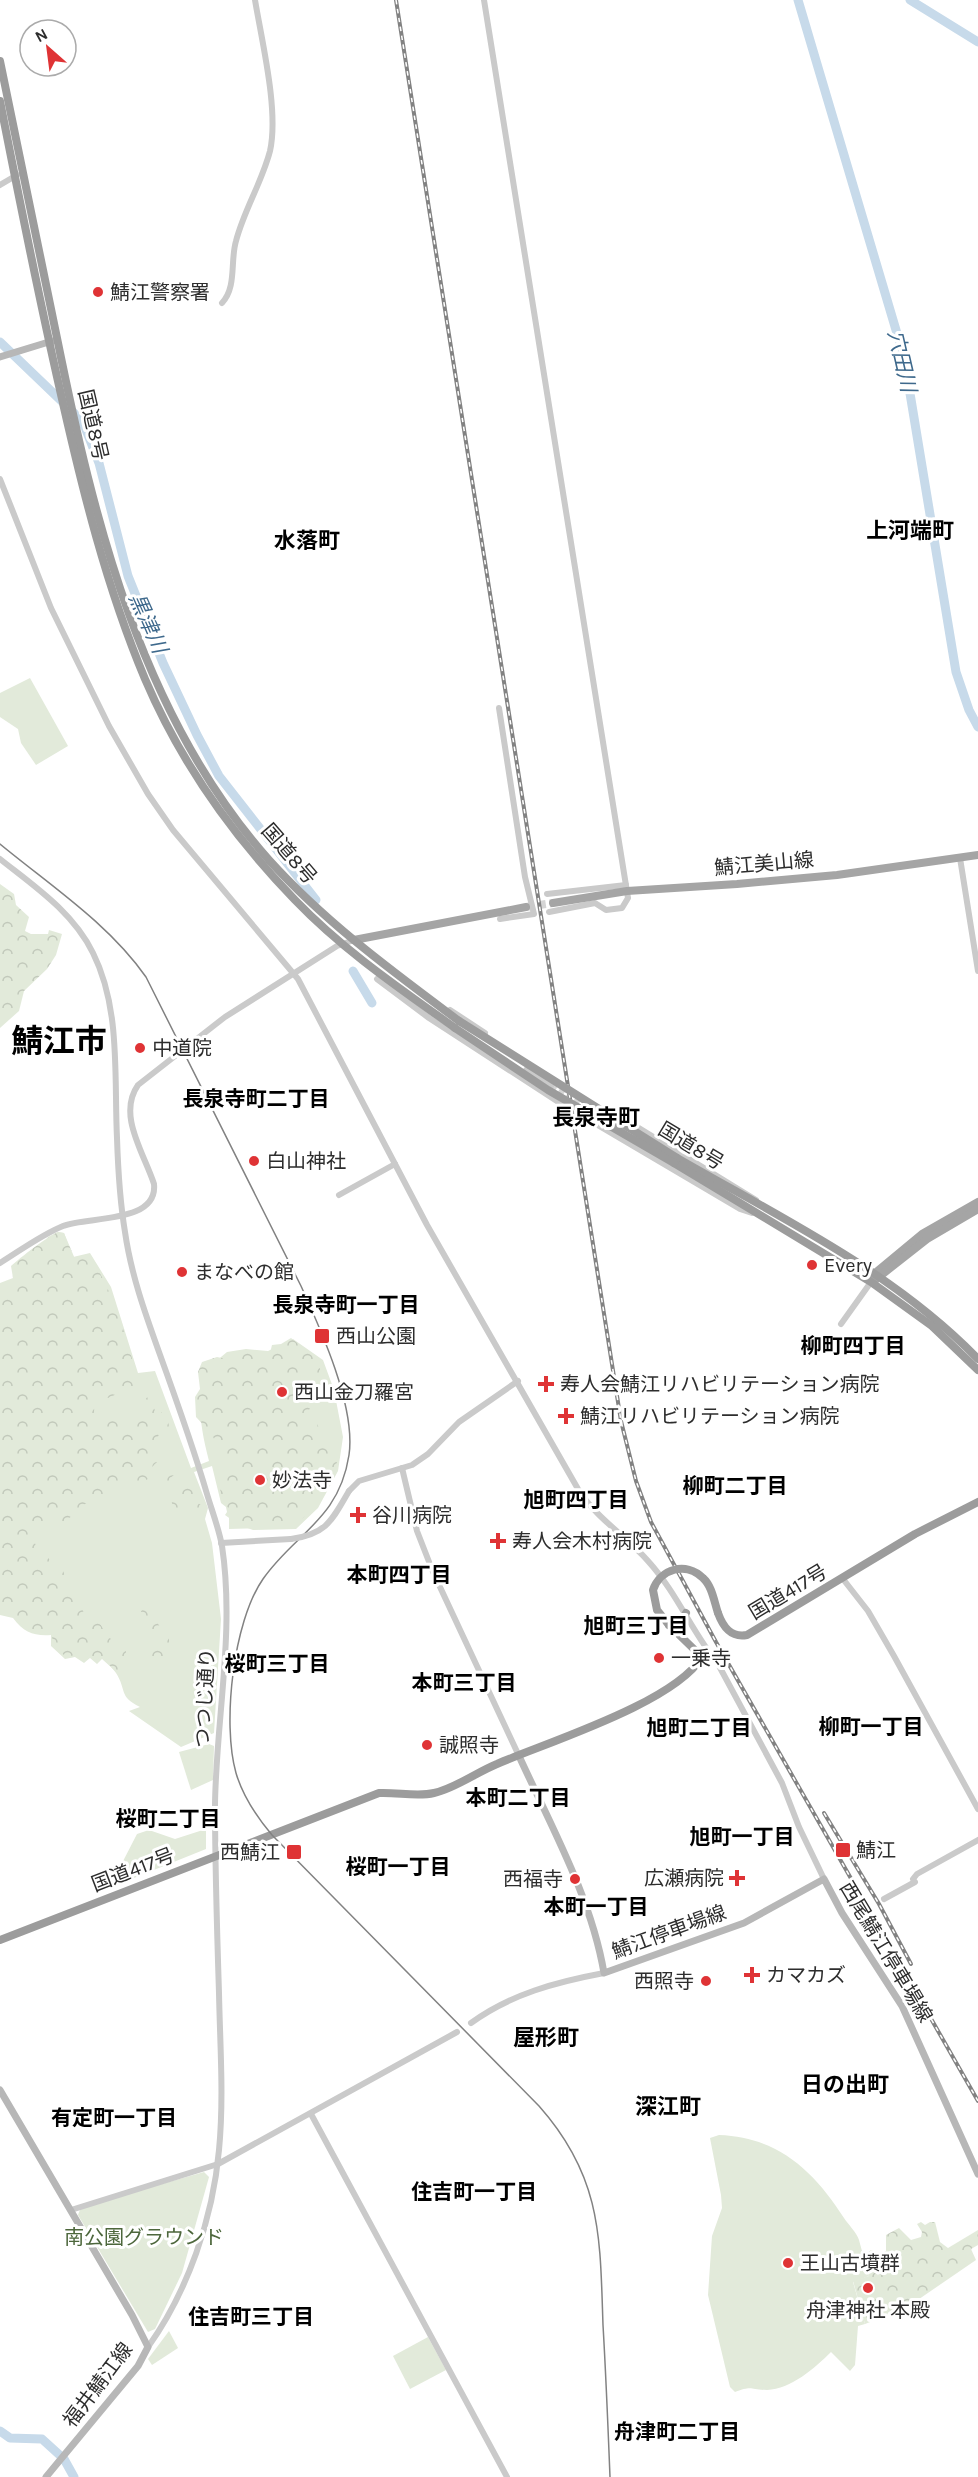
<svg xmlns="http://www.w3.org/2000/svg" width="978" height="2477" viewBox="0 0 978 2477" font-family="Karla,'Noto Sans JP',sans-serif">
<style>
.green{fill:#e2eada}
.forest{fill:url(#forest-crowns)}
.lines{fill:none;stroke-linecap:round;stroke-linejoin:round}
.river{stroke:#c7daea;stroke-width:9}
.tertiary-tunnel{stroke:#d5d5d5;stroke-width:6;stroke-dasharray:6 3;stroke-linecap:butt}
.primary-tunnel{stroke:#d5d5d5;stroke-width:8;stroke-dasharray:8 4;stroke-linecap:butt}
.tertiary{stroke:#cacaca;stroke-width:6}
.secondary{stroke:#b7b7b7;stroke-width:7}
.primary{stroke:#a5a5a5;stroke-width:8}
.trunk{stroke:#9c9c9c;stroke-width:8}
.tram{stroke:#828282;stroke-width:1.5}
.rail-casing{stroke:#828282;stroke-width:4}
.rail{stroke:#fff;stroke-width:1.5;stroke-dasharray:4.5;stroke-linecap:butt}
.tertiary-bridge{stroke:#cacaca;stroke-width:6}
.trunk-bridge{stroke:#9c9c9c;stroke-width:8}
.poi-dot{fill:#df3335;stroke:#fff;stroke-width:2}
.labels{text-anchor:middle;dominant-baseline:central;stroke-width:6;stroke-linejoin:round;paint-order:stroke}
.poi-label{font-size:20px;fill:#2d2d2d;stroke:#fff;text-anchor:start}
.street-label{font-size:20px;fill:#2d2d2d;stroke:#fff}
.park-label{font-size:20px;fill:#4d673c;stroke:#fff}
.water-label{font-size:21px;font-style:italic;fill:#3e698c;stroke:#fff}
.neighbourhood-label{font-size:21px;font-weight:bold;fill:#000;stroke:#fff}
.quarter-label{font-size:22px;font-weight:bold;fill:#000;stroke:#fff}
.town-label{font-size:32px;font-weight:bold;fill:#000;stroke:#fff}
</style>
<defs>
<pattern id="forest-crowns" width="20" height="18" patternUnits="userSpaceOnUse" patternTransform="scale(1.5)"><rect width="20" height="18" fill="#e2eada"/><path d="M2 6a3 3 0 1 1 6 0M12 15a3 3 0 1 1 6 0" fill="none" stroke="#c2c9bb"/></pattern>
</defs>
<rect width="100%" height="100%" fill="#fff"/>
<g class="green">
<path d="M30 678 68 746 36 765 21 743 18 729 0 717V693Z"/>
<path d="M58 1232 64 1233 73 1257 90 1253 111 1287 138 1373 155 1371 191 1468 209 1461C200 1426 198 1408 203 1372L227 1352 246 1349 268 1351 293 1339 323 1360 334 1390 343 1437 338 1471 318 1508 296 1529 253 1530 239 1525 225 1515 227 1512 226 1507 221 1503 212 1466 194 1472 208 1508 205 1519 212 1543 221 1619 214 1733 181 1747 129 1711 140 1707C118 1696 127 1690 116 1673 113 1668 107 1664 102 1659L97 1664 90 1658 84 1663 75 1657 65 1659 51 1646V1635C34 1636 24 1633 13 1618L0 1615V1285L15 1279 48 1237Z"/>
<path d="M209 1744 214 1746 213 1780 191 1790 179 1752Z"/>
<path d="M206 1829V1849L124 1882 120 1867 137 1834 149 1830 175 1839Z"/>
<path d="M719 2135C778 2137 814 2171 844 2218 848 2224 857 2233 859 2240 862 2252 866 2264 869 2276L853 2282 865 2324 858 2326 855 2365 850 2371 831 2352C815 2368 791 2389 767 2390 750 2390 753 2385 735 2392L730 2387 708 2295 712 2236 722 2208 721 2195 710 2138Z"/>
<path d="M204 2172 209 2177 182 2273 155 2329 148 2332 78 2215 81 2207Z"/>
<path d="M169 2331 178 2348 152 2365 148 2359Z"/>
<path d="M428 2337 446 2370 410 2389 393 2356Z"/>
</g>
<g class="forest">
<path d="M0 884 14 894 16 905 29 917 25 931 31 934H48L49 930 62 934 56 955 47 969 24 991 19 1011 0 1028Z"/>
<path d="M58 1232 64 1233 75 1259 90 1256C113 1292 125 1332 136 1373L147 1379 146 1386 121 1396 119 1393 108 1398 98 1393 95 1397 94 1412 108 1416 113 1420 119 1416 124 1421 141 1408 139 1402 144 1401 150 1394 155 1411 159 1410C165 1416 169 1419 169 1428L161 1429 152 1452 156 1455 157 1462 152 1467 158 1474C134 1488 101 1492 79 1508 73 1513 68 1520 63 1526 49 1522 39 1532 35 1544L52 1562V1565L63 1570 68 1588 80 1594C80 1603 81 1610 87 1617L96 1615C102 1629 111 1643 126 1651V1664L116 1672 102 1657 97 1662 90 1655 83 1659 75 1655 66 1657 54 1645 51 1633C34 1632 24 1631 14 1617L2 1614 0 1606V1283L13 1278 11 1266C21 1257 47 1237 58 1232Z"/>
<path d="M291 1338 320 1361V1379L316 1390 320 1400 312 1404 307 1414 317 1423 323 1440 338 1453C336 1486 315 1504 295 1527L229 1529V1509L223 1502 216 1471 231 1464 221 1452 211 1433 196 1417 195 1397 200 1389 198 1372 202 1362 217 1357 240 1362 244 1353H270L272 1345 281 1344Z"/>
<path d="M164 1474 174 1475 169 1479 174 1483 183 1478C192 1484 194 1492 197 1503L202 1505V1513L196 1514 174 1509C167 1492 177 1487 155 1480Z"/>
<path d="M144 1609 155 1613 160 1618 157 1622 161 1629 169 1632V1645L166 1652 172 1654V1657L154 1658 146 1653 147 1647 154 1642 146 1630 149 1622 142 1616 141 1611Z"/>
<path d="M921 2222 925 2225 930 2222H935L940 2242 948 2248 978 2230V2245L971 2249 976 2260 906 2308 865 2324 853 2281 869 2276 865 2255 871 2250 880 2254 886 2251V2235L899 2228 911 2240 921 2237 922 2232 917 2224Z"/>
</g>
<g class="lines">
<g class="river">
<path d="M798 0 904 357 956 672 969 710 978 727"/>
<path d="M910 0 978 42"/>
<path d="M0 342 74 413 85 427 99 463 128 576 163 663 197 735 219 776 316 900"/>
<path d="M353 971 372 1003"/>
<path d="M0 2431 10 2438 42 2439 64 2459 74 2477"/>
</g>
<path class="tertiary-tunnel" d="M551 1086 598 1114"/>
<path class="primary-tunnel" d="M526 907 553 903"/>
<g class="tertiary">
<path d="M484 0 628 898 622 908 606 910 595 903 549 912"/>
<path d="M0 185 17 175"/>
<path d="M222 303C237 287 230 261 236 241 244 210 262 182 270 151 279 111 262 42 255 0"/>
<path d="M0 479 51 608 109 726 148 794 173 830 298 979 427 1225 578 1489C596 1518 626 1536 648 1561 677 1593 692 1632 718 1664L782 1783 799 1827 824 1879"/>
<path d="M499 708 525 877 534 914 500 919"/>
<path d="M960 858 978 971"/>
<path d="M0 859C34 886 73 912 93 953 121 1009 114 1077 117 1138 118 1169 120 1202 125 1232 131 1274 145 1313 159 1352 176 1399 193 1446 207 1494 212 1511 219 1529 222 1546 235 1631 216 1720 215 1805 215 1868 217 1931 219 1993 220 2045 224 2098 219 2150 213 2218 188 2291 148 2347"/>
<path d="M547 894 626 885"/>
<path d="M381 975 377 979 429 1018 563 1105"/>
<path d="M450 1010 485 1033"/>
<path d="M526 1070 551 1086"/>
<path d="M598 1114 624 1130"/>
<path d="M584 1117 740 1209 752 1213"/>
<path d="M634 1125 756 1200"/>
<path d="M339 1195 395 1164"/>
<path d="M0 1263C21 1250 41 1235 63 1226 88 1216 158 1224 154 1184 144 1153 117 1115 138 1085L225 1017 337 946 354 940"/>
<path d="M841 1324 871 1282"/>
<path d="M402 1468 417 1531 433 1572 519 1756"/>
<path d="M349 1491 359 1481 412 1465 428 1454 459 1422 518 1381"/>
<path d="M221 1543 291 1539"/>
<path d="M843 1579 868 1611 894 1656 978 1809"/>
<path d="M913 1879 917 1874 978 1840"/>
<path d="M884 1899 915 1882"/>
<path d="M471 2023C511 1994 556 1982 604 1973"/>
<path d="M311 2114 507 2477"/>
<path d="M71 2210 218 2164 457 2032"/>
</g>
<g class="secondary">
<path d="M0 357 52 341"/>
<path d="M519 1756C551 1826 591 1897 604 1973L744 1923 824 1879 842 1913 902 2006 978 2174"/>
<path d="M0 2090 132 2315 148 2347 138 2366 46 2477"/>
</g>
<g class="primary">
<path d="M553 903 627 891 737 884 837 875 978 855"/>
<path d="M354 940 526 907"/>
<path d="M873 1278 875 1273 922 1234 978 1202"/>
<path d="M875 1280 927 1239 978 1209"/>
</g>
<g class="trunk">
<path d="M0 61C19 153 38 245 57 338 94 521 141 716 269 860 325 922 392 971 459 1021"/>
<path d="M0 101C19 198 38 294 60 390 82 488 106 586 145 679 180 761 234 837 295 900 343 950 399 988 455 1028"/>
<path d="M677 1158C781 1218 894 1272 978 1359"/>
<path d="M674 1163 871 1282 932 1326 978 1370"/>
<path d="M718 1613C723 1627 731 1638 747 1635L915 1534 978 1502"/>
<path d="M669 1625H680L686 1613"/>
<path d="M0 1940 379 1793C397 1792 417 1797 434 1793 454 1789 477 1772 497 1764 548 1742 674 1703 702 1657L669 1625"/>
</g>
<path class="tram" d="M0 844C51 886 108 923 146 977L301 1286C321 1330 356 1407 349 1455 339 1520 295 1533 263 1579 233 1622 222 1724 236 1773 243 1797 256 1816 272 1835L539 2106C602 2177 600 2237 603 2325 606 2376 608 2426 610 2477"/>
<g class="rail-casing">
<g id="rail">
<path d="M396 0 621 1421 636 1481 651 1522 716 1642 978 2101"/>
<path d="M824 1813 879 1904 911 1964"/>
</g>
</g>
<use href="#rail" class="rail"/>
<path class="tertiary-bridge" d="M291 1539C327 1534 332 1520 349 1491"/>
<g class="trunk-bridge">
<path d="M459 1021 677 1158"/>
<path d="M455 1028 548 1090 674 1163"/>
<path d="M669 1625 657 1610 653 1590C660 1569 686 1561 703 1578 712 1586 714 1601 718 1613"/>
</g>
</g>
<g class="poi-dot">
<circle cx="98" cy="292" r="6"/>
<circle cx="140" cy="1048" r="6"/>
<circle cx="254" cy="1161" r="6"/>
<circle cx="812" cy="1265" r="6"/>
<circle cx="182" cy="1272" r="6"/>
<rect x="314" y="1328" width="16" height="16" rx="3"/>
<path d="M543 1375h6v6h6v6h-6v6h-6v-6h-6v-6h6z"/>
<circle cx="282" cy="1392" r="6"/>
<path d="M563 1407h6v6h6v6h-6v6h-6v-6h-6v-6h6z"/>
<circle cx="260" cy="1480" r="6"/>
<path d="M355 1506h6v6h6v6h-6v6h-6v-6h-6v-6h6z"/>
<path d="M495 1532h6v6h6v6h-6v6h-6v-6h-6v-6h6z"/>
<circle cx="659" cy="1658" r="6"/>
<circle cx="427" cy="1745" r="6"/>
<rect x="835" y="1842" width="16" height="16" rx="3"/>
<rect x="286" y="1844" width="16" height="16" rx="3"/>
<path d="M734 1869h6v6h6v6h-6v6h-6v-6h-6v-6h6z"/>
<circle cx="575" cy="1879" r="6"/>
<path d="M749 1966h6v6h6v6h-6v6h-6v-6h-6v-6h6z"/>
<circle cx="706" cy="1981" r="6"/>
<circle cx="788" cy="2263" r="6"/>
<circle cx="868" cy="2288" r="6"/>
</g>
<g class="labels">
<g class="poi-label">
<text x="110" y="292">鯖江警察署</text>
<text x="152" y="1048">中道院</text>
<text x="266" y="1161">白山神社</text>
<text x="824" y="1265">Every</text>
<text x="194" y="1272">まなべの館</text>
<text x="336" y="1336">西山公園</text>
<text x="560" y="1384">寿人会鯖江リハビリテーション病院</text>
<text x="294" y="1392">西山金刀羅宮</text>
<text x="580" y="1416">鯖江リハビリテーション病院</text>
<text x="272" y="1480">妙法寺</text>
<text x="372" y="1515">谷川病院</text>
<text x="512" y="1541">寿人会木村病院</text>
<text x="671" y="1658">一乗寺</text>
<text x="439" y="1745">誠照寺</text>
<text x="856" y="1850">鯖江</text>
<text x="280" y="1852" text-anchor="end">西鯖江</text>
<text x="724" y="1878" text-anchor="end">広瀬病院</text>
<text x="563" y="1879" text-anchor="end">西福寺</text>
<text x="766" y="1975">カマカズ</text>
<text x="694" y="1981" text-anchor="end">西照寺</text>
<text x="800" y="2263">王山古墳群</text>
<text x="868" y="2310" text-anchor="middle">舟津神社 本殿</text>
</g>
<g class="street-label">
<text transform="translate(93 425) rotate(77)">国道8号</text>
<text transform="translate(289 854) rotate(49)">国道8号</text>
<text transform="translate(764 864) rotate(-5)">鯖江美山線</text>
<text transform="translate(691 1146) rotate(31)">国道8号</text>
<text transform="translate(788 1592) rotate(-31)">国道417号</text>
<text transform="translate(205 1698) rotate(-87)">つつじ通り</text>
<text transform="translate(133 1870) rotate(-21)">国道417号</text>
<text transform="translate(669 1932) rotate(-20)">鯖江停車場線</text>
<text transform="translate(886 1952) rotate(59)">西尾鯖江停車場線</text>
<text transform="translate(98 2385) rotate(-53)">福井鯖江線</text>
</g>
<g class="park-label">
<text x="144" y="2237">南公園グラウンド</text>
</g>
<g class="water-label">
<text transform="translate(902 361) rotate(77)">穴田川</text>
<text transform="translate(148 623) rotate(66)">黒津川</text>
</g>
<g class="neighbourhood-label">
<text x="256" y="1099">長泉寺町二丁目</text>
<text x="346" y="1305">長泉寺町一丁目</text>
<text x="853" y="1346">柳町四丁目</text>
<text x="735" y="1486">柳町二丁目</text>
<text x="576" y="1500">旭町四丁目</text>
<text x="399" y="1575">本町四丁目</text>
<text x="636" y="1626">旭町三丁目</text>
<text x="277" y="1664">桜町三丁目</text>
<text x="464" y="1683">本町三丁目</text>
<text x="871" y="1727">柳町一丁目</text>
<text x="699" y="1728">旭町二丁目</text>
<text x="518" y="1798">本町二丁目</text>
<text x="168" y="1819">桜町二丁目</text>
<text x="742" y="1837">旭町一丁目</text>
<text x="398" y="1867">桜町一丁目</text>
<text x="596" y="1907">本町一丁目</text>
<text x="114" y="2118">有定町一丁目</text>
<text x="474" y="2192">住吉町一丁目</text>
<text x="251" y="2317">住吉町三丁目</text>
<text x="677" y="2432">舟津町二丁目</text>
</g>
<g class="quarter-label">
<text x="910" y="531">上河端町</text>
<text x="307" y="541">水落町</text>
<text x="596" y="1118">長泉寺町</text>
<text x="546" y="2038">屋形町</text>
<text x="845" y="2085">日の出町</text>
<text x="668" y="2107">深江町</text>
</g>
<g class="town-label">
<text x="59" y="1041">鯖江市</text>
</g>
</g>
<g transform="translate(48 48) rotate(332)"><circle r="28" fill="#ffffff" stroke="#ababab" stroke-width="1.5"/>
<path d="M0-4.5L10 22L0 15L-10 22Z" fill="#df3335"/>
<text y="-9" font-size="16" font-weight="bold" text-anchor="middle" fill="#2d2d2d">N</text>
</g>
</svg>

Work to complete:
Wherever the string "weight" occurs in the records, copy the line it is in.

Output of the exercise:
.neighbourhood-label{font-size:21px;font-weight:bold;fill:#000;stroke:#fff}
.quarter-label{font-size:22px;font-weight:bold;fill:#000;stroke:#fff}
.town-label{font-size:32px;font-weight:bold;fill:#000;stroke:#fff}
<text y="-9" font-size="16" font-weight="bold" text-anchor="middle" fill="#2d2d2d">N</text>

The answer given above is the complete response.